Из-под Васи вылетали стайки уток, он мазал влёт и чертыхался; чирки и кряковые едва не задевали меня крылом, а я не стрелял. Мучительно горело лицо, словно его высекли крапивой. Из глаз ручьем лились слезы. Я кинулся в болото: грязной, медно-желтой и тухлой водой кое-как обмыл глаза и щеки. И когда стало терпимо — охота уже подходила к концу. Да какая охота! Всегда самая волнующая и самая добычливая! Но все же я успел сделать три дублета и убил четырех.

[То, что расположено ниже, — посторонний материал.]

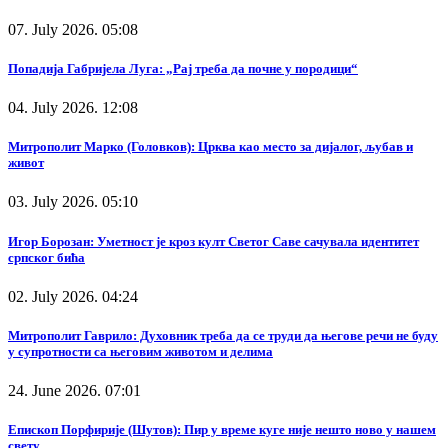
07. July 2026. 05:08
Попадија Габријела Луга: „Рај треба да почне у породици“
04. July 2026. 12:08
Митрополит Марко (Головков): Црква као место за дијалог, љубав и
живот
03. July 2026. 05:10
Игор Борозан: Уметност је кроз култ Светог Саве сачувала идентитет
српског бића
02. July 2026. 04:24
Митрополит Гаврило: Духовник треба да се труди да његове речи не буду
у супротности са његовим животом и делима
24. June 2026. 07:01
Епископ Порфирије (Шутов): Пир у време куге није нешто ново у нашем
свету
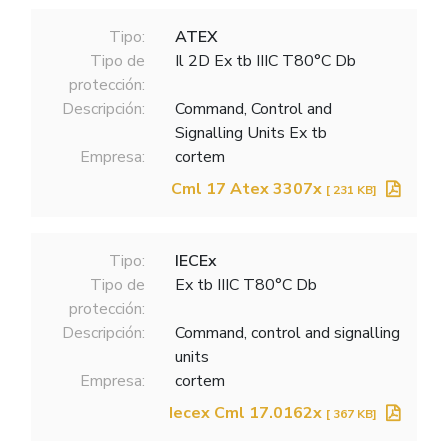
Tipo:
ATEX
Tipo de
Il 2D Ex tb IIIC T80°C Db
protección:
Descripción:
Command, Control and
Signalling Units Ex tb
Empresa:
cortem
Cml 17 Atex 3307x
[ 231 KB]
Tipo:
IECEx
Tipo de
Ex tb IIIC T80°C Db
protección:
Descripción:
Command, control and signalling
units
Empresa:
cortem
Iecex Cml 17.0162x
[ 367 KB]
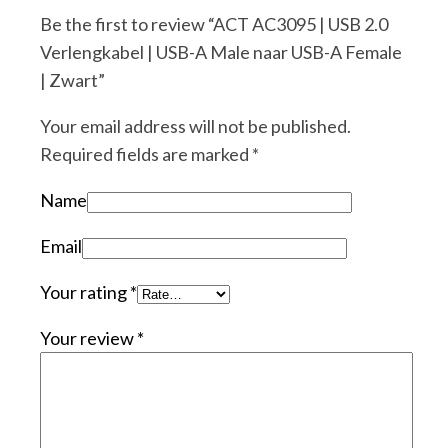
Be the first to review “ACT AC3095 | USB 2.0
Verlengkabel | USB-A Male naar USB-A Female
| Zwart”
Your email address will not be published.
Required fields are marked
*
Name
Email
Your rating
*
Your review
*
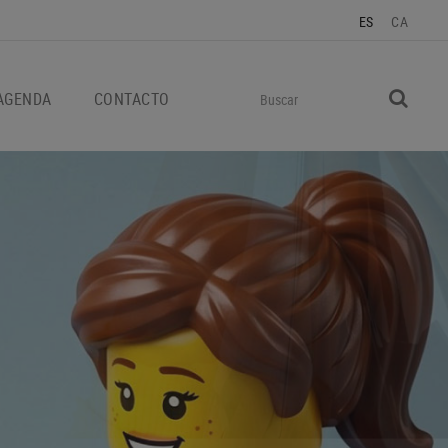
ES
CA
AGENDA
CONTACTO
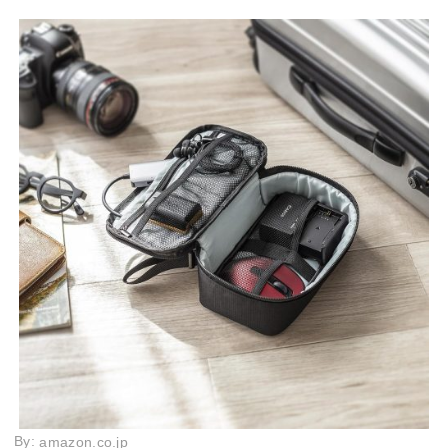
By:
amazon.co.jp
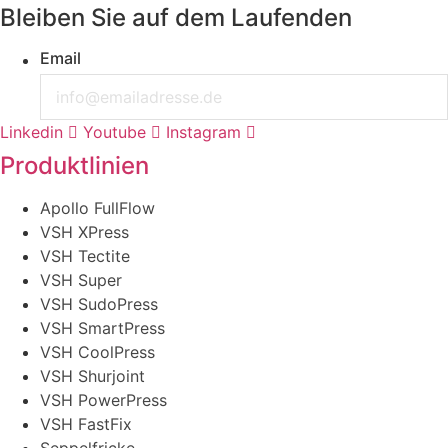
Bleiben Sie auf dem Laufenden
Email
Linkedin
Youtube
Instagram
Produktlinien
Apollo FullFlow
VSH XPress
VSH Tectite
VSH Super
VSH SudoPress
VSH SmartPress
VSH CoolPress
VSH Shurjoint
VSH PowerPress
VSH FastFix
Seppelfricke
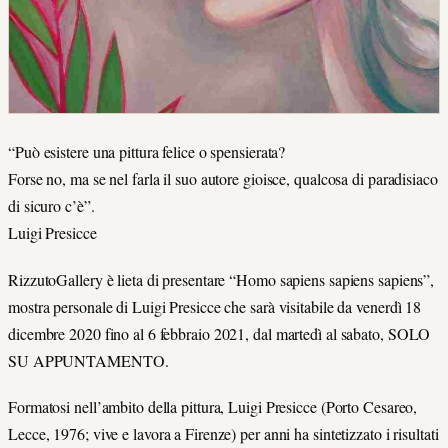
“Può esistere una pittura felice o spensierata?
Forse no, ma se nel farla il suo autore gioisce, qualcosa di paradisiaco
di sicuro c’è”.
Luigi Presicce
RizzutoGallery è lieta di presentare “Homo sapiens sapiens sapiens”,
mostra personale di Luigi Presicce che sarà visitabile da venerdì 18
dicembre 2020 fino al 6 febbraio 2021, dal martedì al sabato, SOLO
SU APPUNTAMENTO.
Formatosi nell’ambito della pittura, Luigi Presicce (Porto Cesareo,
Lecce, 1976; vive e lavora a Firenze) per anni ha sintetizzato i risultati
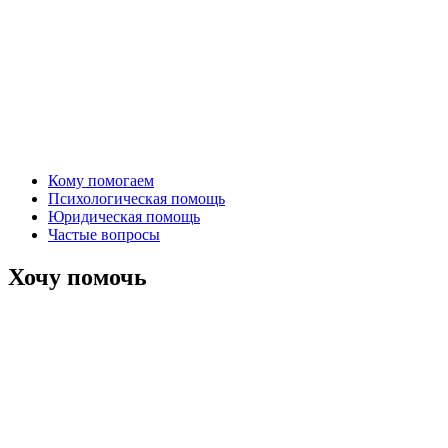
Кому помогаем
Психологическая помощь
Юридическая помощь
Частые вопросы
Хочу помочь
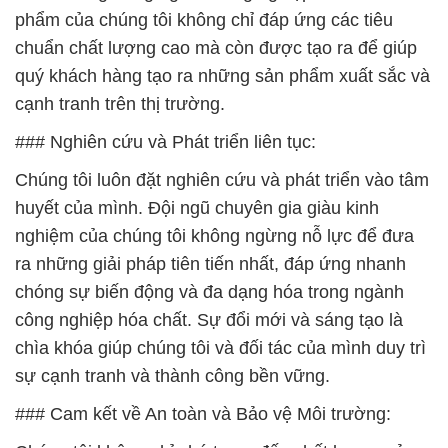
phẩm của chúng tôi không chỉ đáp ứng các tiêu
chuẩn chất lượng cao mà còn được tạo ra để giúp
quý khách hàng tạo ra những sản phẩm xuất sắc và
cạnh tranh trên thị trường.
### Nghiên cứu và Phát triển liên tục:
Chúng tôi luôn đặt nghiên cứu và phát triển vào tâm
huyết của mình. Đội ngũ chuyên gia giàu kinh
nghiệm của chúng tôi không ngừng nỗ lực để đưa
ra những giải pháp tiên tiến nhất, đáp ứng nhanh
chóng sự biến động và đa dạng hóa trong ngành
công nghiệp hóa chất. Sự đổi mới và sáng tạo là
chìa khóa giúp chúng tôi và đối tác của mình duy trì
sự cạnh tranh và thành công bền vững.
### Cam kết về An toàn và Bảo vệ Môi trường:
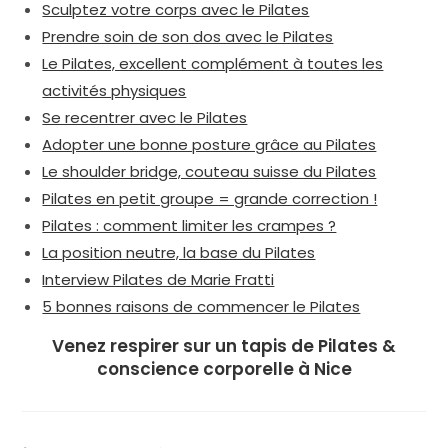
Sculptez votre corps avec le Pilates
Prendre soin de son dos avec le Pilates
Le Pilates, excellent complément à toutes les
activités physiques
Se recentrer avec le Pilates
Adopter une bonne posture grâce au Pilates
Le shoulder bridge, couteau suisse du Pilates
Pilates en petit groupe = grande correction !
Pilates : comment limiter les crampes ?
La position neutre, la base du Pilates
Interview Pilates de Marie Fratti
5 bonnes raisons de commencer le Pilates
Venez respirer sur un tapis de Pilates &
conscience corporelle à Nice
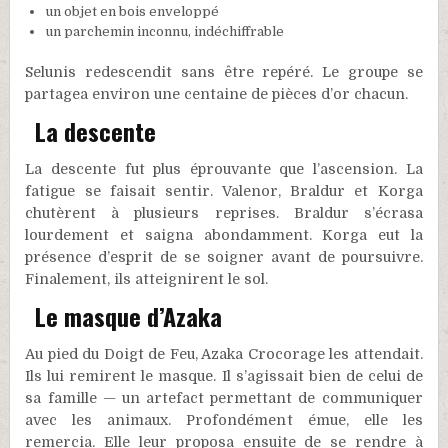
un objet en bois enveloppé
un parchemin inconnu, indéchiffrable
Selunis redescendit sans être repéré. Le groupe se
partagea environ une centaine de pièces d’or chacun.
La descente
La descente fut plus éprouvante que l’ascension. La
fatigue se faisait sentir. Valenor, Braldur et Korga
chutèrent à plusieurs reprises. Braldur s’écrasa
lourdement et saigna abondamment. Korga eut la
présence d’esprit de se soigner avant de poursuivre.
Finalement, ils atteignirent le sol.
Le masque d’Azaka
Au pied du Doigt de Feu, Azaka Crocorage les attendait.
Ils lui remirent le masque. Il s’agissait bien de celui de
sa famille — un artefact permettant de communiquer
avec les animaux. Profondément émue, elle les
remercia. Elle leur proposa ensuite de se rendre à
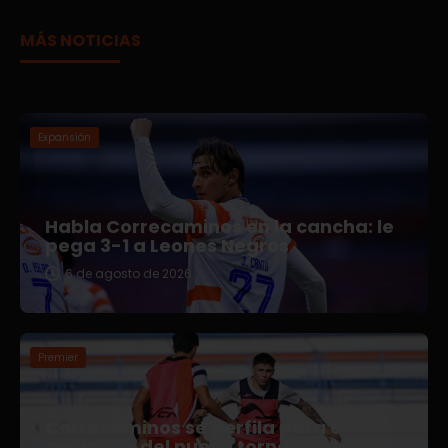
MÁS NOTICIAS
Expansión
Habla Correcaminos en la cancha: le
pega 3-1 a Leones Negros
6 de agosto de 2026
Premier
Correcaminos se perfila para el
arranque del nuevo torneo en Liga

Вася подобрал уток, накричал на меня, но успокоился, когда узнал, что случилось со мной. Потом он долго рассматривал мое ружье и испытующе глядел на меня:
— Уважаю! — поднял он руку, чтобы ласково шлепнуть меня, но я своевременно отскочил в сторону. — Я думал, ты только охотничьи рассказы плетешь, а сам — не того... — сделал он какой-то неопределенный жест. — Да при такой твоей стрельбе, если б не этот анис проклятый, мы бы полкабины дичью забили!
— А зачем? Ты что — такой жадный?
Вася вытаращил глаза:
— Как зачем?
Потом подумал и крикнул:
— Вот и я говорю — зачем? Ах, дурак я, дурак! И завтра заехать сюда можно. А все горячка: на болото вышел — сейчас, думаю, всех перебью, словно жизнь на этом кончается. Бей, бей! А она-то, жизнь, только начинается: до зимы-то сколь еще пороху пережжешь! Ловко это ты меня уразумил! Ну, поехали!
Мы приехали в бригаду поздно вечером, когда там собирались готовить ужин. Наши утки вызвали бурю восторга: солонина, видимо, приелась, а держать свежее мясо без ледника никак не удавалось.
Повариха схватила дичь, крикнула девчат, уселась щипать перо. Дед Игнат — сторож — пошел по воду. Мы с Васей как бы открывали новый колодец: его вырыли сегодня поутру, и воду в нем еще не брали — она отстаивалась.
Петя потащил меня глядеть новую хатку, где Грушин, выбритый, в новой шелковой рубахе, что-то писал при свете фонаря «летучая мышь».
Вася завозился у патефона, который вынесли хлопцы из вагончика, отыскал шутливую «полечку» и неуклюже закружился с какой-то голосистой курносой хохотушкой. А когда подали лапшу и все венком уселись на теплой земле вокруг клеенки, он развернул свой бензовоз, включил фары, и мы поужинали при ярком свете двух прожекторов.
Никто еще не знал, что наступила последняя тихая летняя ночь в курьинской целинной степи.
Самовар сыпал искрами в небо, усеянное звездами, бросал золотыми блестками в Большую Медведицу, накренившуюся над горизонтом. Высоко над головами пролетали утки; Вася поднимал руку, чтобы утихомирить расшумевшихся хлопцев, и по свистку крыльев определял, летели ли кряквы — тяжело, мягко — или с быстротой ракеты резали воздух чирки.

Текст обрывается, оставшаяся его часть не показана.